Entries shown -
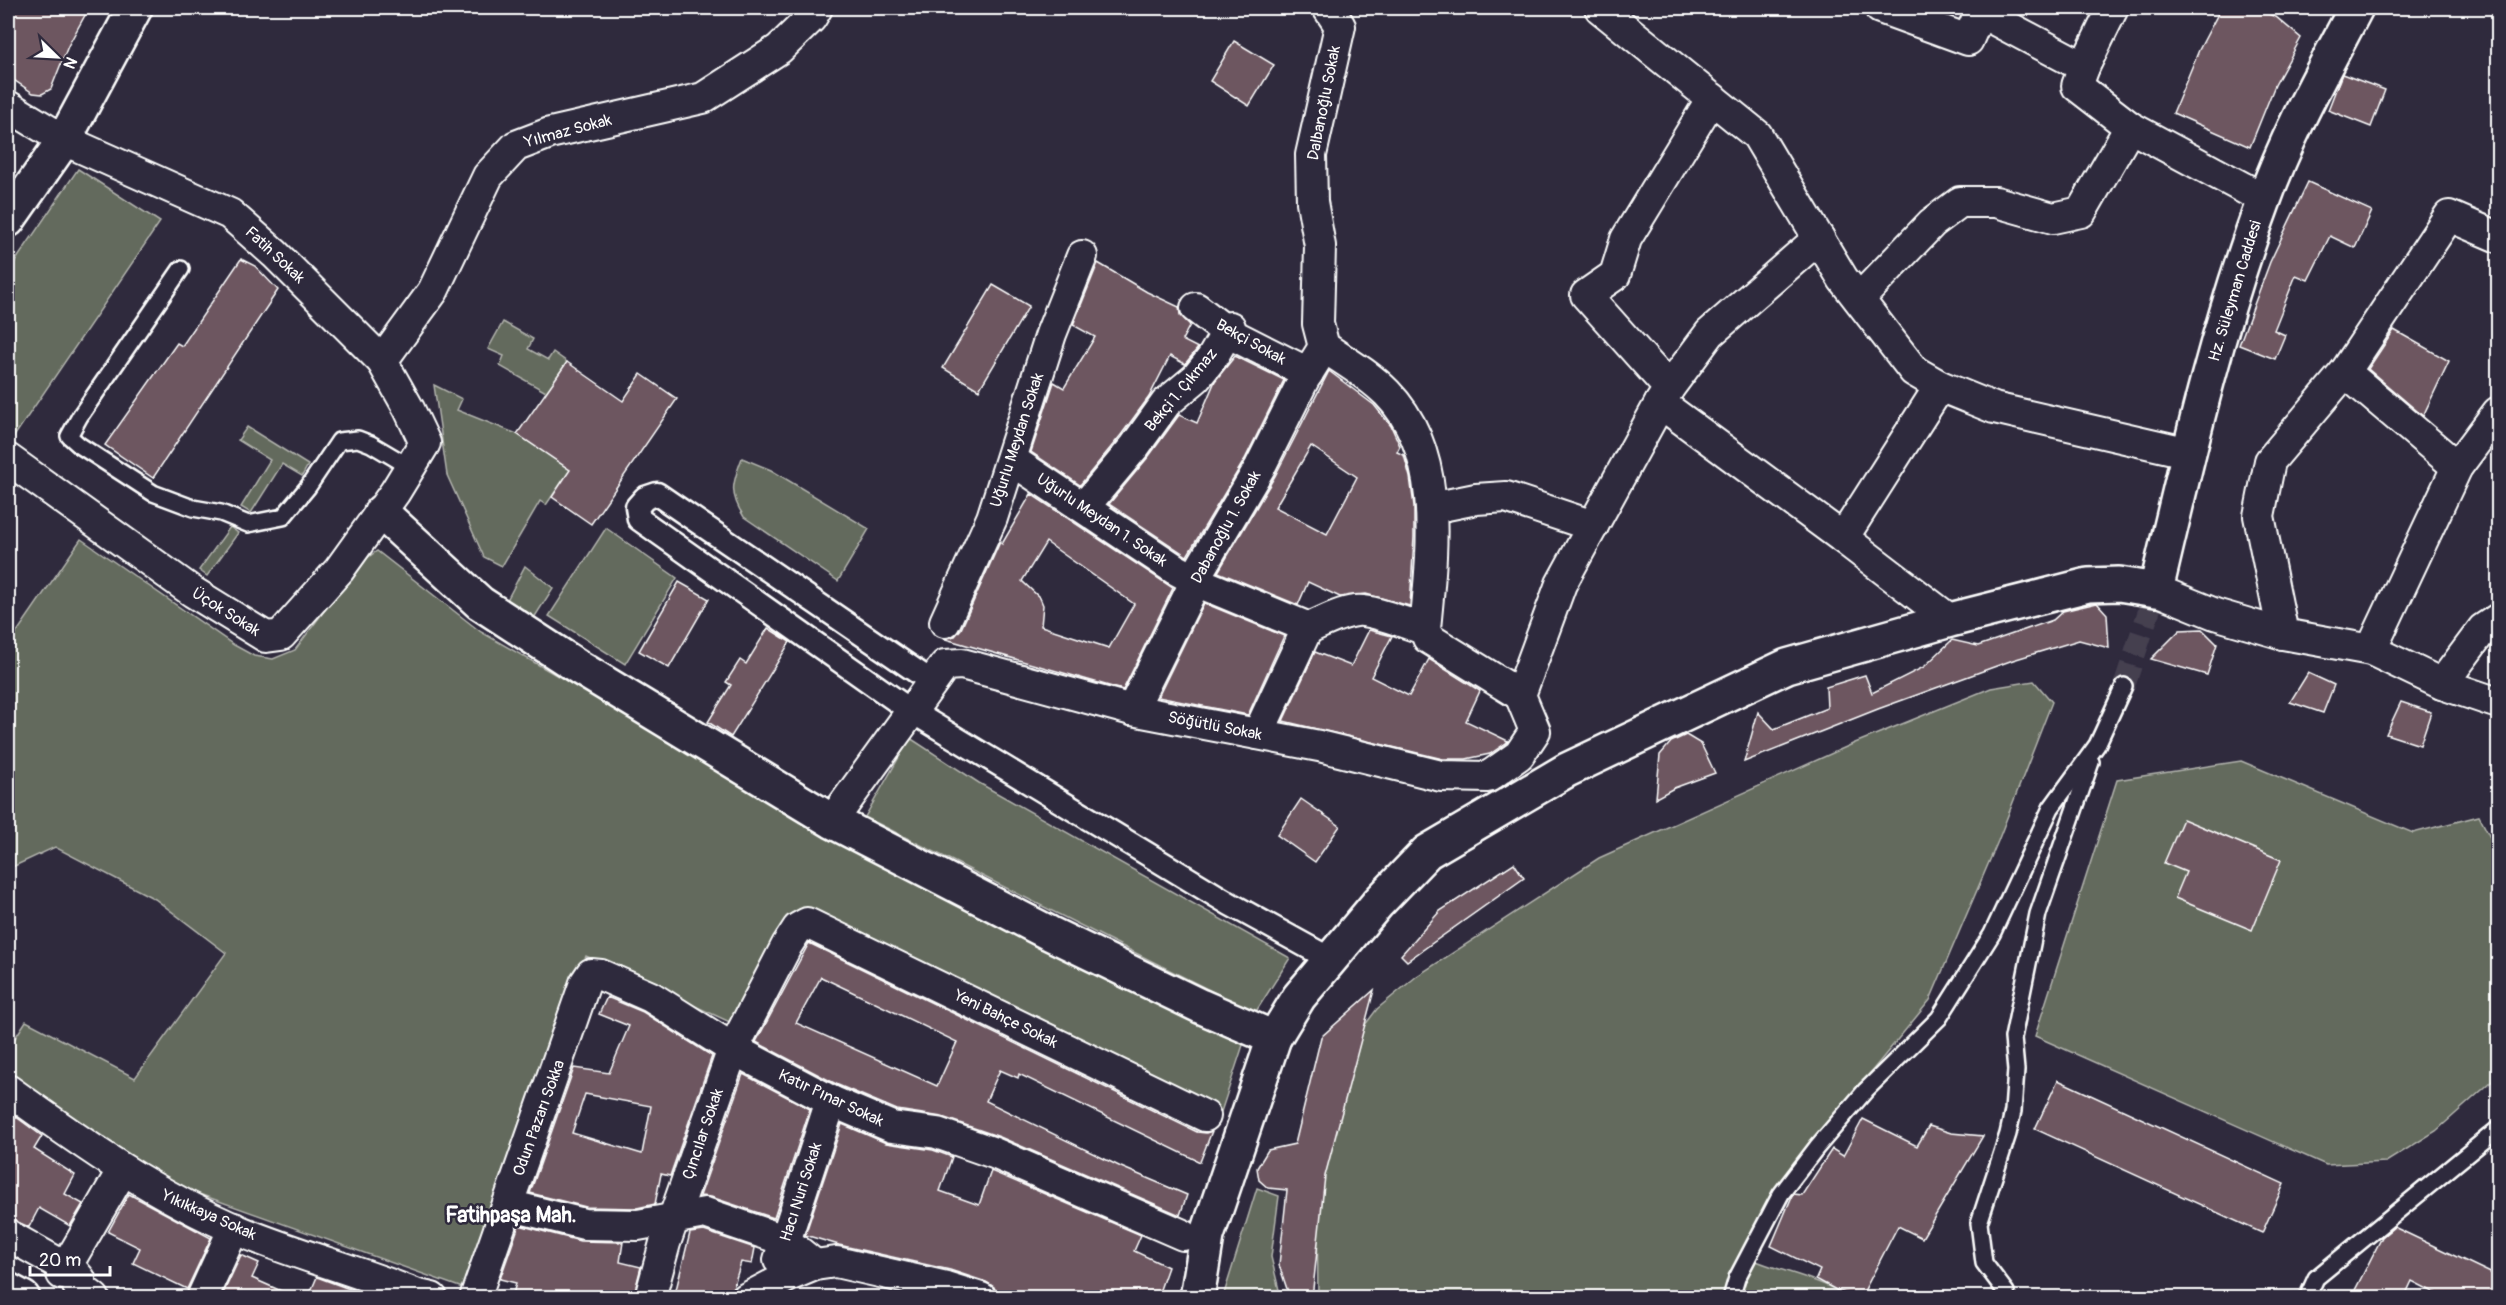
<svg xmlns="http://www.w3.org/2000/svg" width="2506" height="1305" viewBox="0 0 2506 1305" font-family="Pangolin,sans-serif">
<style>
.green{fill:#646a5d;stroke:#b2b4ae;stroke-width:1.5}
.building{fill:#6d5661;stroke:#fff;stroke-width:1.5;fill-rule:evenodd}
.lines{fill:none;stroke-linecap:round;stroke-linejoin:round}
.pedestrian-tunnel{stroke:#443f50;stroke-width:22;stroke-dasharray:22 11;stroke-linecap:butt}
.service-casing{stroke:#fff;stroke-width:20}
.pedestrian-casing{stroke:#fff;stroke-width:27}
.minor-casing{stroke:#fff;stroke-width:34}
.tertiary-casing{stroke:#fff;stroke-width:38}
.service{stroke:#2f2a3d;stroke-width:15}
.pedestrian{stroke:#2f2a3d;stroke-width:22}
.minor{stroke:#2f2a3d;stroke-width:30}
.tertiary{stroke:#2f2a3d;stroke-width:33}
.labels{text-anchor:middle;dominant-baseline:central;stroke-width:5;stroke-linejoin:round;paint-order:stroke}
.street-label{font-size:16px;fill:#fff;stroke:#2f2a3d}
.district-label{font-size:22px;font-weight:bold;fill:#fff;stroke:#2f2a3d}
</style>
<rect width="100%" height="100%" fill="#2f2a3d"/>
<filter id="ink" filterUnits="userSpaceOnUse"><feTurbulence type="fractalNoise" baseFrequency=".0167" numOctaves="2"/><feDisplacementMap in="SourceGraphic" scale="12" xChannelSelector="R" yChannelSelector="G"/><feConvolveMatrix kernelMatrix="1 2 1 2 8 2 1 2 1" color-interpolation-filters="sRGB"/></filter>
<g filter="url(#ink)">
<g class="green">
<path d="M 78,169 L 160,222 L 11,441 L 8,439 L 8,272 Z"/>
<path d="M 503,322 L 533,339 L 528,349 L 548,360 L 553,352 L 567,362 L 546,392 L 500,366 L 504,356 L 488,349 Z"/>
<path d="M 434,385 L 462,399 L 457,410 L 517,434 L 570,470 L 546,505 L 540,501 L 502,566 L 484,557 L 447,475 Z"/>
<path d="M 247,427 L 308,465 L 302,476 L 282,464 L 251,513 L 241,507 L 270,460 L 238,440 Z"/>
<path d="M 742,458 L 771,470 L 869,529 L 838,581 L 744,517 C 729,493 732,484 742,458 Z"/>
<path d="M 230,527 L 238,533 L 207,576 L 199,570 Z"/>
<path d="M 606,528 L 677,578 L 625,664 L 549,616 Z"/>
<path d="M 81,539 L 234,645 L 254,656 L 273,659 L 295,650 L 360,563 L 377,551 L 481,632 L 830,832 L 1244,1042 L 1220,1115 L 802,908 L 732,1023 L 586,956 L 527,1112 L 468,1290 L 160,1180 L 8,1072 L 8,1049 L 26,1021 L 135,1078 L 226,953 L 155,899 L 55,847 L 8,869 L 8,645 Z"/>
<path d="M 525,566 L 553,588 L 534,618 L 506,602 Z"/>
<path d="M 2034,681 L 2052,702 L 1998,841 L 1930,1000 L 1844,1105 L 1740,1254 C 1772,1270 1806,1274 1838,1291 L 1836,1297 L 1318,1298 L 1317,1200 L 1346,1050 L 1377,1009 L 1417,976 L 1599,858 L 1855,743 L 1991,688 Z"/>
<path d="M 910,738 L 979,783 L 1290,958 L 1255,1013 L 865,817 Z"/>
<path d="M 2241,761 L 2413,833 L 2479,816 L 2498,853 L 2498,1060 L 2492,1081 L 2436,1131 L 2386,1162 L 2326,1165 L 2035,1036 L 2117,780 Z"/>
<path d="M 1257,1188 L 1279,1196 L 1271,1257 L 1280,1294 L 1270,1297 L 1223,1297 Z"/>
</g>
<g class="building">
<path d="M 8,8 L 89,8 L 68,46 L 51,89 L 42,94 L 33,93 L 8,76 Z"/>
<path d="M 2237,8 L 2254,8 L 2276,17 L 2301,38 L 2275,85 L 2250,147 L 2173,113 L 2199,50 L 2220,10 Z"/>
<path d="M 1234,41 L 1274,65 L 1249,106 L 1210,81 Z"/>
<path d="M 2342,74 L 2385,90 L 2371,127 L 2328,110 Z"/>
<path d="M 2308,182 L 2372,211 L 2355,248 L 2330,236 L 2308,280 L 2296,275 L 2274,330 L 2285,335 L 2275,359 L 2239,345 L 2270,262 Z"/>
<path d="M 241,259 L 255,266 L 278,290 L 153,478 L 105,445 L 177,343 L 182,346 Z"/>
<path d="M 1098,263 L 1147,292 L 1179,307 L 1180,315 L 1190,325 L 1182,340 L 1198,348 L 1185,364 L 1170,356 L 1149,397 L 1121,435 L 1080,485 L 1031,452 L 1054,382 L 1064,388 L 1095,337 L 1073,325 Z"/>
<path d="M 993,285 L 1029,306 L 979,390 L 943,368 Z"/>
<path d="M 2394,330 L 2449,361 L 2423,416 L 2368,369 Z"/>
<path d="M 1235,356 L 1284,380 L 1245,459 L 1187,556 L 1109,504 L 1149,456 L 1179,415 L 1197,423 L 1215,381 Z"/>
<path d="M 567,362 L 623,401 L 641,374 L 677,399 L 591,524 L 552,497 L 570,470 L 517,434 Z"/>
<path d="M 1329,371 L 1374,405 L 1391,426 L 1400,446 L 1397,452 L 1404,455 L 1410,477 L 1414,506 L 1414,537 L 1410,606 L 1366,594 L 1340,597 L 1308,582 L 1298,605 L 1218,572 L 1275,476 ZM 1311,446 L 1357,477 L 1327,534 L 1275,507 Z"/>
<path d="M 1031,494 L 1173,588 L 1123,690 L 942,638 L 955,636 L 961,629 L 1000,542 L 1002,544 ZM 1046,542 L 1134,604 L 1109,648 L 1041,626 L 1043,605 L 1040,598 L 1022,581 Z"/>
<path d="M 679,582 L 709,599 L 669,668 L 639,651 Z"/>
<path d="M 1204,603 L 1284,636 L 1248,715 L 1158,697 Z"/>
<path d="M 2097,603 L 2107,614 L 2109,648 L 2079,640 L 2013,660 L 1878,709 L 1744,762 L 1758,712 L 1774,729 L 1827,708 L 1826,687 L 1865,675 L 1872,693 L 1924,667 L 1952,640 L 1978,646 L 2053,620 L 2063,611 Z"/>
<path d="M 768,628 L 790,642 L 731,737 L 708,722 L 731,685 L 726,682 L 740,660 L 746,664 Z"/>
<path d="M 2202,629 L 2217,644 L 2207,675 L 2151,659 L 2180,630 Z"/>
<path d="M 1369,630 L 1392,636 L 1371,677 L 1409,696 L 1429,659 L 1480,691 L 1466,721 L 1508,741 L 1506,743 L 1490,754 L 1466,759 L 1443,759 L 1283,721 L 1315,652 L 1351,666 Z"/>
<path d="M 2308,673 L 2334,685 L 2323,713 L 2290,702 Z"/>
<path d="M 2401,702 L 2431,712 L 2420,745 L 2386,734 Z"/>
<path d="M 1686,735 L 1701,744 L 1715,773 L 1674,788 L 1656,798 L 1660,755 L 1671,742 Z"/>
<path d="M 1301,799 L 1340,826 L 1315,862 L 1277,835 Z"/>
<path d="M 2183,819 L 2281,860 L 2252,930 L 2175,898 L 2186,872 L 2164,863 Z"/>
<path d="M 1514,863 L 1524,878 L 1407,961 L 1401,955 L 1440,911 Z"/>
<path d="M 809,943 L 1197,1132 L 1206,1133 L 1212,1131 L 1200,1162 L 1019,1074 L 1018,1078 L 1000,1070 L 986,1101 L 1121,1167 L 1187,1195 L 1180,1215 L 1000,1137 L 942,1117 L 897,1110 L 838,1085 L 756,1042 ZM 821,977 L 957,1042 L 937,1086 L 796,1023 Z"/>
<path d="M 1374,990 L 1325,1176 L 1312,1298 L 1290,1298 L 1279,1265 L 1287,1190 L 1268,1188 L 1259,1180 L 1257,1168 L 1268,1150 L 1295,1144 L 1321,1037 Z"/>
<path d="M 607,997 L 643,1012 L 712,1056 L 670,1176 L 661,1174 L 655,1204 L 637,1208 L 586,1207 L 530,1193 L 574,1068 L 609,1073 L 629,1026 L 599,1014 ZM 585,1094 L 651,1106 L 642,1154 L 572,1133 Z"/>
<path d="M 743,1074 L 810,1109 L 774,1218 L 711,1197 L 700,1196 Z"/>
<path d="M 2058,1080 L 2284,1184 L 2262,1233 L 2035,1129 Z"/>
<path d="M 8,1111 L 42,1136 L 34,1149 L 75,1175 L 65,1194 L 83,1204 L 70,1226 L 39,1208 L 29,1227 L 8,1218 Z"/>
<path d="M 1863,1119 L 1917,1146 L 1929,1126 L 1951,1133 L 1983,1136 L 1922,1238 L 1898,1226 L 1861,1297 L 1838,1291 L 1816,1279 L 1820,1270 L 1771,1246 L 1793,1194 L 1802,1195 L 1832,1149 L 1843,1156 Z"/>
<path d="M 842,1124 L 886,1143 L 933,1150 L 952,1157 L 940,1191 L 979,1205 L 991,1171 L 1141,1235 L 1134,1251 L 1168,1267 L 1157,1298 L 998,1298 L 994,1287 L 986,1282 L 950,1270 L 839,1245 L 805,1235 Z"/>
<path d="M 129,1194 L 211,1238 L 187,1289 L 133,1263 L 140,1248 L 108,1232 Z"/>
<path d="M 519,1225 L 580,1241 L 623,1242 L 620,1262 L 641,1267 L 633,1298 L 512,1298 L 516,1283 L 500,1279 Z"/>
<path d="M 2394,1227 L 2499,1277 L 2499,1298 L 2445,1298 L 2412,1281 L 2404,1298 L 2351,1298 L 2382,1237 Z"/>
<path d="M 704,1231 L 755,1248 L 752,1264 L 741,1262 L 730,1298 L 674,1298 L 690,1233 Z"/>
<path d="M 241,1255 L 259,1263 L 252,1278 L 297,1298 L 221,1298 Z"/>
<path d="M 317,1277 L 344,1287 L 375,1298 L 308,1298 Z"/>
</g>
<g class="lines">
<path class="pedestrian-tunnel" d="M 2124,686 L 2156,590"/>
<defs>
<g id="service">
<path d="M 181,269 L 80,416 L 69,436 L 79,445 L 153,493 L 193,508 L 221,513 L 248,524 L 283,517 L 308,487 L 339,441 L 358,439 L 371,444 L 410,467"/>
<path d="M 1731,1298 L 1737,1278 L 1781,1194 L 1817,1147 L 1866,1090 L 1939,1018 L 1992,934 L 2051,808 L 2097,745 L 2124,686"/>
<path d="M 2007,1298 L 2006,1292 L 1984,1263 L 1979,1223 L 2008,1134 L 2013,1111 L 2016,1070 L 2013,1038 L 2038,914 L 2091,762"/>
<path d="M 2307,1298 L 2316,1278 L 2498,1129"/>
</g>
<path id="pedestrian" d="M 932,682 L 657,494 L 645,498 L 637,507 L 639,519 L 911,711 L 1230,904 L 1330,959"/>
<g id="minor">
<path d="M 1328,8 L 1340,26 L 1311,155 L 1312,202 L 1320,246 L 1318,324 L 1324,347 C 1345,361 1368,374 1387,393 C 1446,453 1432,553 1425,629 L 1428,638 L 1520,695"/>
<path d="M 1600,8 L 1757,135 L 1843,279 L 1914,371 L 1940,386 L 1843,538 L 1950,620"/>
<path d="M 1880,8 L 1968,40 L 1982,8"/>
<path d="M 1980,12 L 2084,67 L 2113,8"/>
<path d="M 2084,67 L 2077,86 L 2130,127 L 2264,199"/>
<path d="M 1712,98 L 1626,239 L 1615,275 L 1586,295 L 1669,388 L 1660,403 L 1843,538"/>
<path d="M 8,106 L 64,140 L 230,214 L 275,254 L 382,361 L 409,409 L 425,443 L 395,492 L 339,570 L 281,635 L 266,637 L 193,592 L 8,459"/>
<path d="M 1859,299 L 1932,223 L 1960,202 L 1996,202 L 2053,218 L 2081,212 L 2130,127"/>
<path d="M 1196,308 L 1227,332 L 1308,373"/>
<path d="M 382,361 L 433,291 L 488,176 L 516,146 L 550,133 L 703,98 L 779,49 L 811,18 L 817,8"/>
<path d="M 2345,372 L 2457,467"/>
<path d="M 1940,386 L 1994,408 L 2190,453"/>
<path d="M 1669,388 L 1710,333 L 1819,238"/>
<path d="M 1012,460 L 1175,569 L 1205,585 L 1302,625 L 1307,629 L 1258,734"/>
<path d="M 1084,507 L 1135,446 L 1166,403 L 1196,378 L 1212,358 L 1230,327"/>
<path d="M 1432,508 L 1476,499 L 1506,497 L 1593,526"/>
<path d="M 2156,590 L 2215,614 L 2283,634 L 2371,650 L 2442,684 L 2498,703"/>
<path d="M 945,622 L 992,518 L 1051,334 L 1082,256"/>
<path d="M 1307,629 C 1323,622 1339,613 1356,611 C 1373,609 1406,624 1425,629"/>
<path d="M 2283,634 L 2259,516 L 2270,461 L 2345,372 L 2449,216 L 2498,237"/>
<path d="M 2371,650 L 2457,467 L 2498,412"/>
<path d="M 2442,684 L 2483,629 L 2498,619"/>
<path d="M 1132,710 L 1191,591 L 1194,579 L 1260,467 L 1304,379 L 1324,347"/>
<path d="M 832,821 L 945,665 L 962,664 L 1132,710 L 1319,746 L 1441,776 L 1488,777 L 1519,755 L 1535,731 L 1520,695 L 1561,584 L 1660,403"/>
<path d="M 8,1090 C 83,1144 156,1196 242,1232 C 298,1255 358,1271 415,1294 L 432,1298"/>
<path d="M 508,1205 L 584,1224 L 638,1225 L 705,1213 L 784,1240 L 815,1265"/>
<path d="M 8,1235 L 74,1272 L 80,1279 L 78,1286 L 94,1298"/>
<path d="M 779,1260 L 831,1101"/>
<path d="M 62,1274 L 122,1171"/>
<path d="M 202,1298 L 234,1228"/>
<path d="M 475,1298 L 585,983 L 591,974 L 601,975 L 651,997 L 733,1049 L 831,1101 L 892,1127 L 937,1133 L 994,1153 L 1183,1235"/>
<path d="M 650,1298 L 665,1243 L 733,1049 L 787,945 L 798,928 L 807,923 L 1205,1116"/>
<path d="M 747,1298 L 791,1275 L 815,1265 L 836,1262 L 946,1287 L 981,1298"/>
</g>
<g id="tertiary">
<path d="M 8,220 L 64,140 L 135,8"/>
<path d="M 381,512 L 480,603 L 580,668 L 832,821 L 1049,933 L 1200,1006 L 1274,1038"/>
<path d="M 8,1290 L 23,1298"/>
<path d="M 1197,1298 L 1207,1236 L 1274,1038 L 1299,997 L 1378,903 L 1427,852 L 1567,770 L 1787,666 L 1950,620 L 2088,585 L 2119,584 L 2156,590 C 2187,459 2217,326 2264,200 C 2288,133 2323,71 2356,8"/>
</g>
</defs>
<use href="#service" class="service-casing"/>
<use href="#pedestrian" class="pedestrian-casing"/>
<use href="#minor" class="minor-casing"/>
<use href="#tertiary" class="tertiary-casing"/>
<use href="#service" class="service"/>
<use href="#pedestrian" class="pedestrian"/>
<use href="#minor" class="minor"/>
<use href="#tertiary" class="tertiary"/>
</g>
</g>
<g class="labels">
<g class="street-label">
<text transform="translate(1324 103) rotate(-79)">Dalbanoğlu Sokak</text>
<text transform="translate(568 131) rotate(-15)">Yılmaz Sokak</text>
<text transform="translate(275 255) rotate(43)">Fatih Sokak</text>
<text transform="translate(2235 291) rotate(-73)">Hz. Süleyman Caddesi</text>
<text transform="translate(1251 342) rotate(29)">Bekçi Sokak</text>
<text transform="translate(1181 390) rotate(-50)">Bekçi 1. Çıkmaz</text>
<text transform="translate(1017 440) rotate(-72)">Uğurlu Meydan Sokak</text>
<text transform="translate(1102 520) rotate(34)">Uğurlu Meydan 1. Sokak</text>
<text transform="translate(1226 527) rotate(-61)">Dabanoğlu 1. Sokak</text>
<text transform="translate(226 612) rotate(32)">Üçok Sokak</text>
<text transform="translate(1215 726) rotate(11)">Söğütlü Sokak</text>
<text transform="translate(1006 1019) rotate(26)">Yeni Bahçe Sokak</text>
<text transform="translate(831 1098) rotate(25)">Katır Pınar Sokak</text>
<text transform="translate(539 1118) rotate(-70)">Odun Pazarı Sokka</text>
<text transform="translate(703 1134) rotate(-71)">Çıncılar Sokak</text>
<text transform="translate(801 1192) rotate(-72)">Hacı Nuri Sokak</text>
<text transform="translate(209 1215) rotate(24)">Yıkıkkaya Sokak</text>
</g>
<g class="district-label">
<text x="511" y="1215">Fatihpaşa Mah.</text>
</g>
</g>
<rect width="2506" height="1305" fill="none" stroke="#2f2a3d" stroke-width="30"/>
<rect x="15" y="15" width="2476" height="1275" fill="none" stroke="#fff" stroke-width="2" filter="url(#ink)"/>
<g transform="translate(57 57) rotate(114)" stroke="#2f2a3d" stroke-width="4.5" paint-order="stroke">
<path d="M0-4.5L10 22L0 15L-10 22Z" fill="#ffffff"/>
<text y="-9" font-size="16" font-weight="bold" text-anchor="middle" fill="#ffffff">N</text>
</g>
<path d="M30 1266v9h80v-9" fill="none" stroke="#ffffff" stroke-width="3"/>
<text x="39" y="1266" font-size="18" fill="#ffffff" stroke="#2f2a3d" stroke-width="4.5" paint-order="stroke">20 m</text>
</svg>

Work instruction - Pull every line that holds the string "lines" out of the records.

Expected output -
.lines{fill:none;stroke-linecap:round;stroke-linejoin:round}
<g class="lines">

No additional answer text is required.